Une comparaison avec les différents suivis post-éradication (T+1, T+ 2…) permettra de mesurer la réponse de l’écosystème suite à l’opération de restauration et d’en évaluer le succès. À condition, bien sûr, de reconduire les mêmes protocoles tout au long du suivi. L’identification, en amont du projet, des objectifs de l’opération de gestion et des résultats attendus permet d’élaborer des protocoles adaptés. La question qui se pose alors est de savoir quels taxons étudier pour cet état zéro.
Identifier les descripteurs. Par son régime alimentaire, très varié et opportuniste (végétaux, œufs, poussins, arthropodes, lézards…), le rat noir restreint les populations de nombreuses espèces. Le puffin yelkouan, oiseau marin endémique méditerranéen, est particulièrement vulnérable à la prédation en période de reproduction (œufs et poussins). Il peut également être sensible au dérangement en période de prospection. En effet, il niche dans un terrier et, si ce dernier a été visité par un rat, il deviendra peu attractif.
Le rat noir est également une proie importante de la couleuvre de Montpellier. Suite à l’opération d’éradication, on peut s’attendre à une diminution de cette population ou encore à une modification de son régime alimentaire, celle-ci s’orientant vers les lézards, très nombreux sur l’île.
La griffe de sorcière, quant à elle, forme des tapis monospécifiques concurrençant et éliminant la végétation indigène. Des études ont montré que la communauté entomologique est moins riche et moins abondante au niveau des stations envahies par cette espèce.
Ces différents constats ont permis d’identifier quatre types de descripteurs de l’écosystème : les oiseaux nicheurs terrestres et marins, la flore, l’entomofaune et les reptiles. Tous quatre feront l’objet d’un suivi détaillé tout au long du programme.
Divers protocoles ont donc été mis en place.
Le protocole de suivi de la flore s’inspire de celui initié sur les îles de Marseille et repris par l’initiative Pim (Petites îles de Méditerranée). Il développe une stratégie en placettes emboîtées (voir encart).
L’étude de l’avifaune nicheuse nécessite plusieurs protocoles qui s’adaptent à l’écologie et au comportement des espèces. Le puffin yelkouan est une des espèces pour laquelle un effet positif important de l’éradication est attendu. Un suivi précis de leur reproduction a donc été mis en place. Il consiste à recenser les terriers existants et à les visiter afin de relever les indices de reproduction (œuf, poussin, adulte) et d’occupation (fiente, plume). Il permet de déterminer le nombre de couples reproducteurs et le nombre de terriers probablement occupés.

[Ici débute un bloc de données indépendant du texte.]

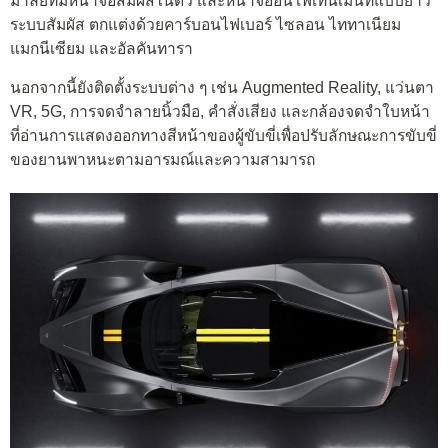
มาลัยที่มีหน้าจอสัมผัสในตัว และหน้าจออินโฟเทนเมนท์แบบยาว
ระบบสัมผัส ตกแต่งด้วยคาร์บอนไฟเบอร์ ไซลอน ไททาเนียม
แมกนีเซียม และอัลคันทารา
นอกจากนี้ยังติดตั้งระบบต่าง ๆ เช่น Augmented Reality, แว่นตา
VR, 5G, การจดจำลายนิ้วมือ, คำสั่งเสียง และกล้องจดจำใบหน้า
ที่อ่านการแสดงออกทางสีหน้าของผู้ขับขี่เพื่อปรับลักษณะการขับขี่
ของยานพาหนะตามอารมณ์และความสามารถ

Ces données sont difficiles à obtenir car l’espèce niche dans des endroits parfois difficilement accessibles. Cependant, le puffin présente un fort intérêt en termes de conservation et cet effort de prospection est important à effectuer car il doit permettre d’évaluer le plus précisément possible la dynamique de la population après éradication du rat noir.
Enseignements attendus. En comparant l’état zéro et l’ensemble des suivis post-éradication mis en place pendant plusieurs années sur les reptiles, les insectes, les oiseaux nicheurs et la flore, il est envisageable de mettre en évidence les effets positifs ou négatifs des opérations menées. L’acquisition de telles données, complètes et précises, sur la restauration des communautés après éradication, devrait permettre d’améliorer les connaissances relatives à la restauration des écosystèmes insulaires méditerranéens : un enjeu de taille pour ces écosystèmes ! Les îles jouent en effet le rôle de refuge pour des espèces souvent menacées voire éteintes sur le continent.•
1. Réalisé avec des fonds : Feder, Fondation Total, Conservatoire du littoral, Parc national de Port-Cros.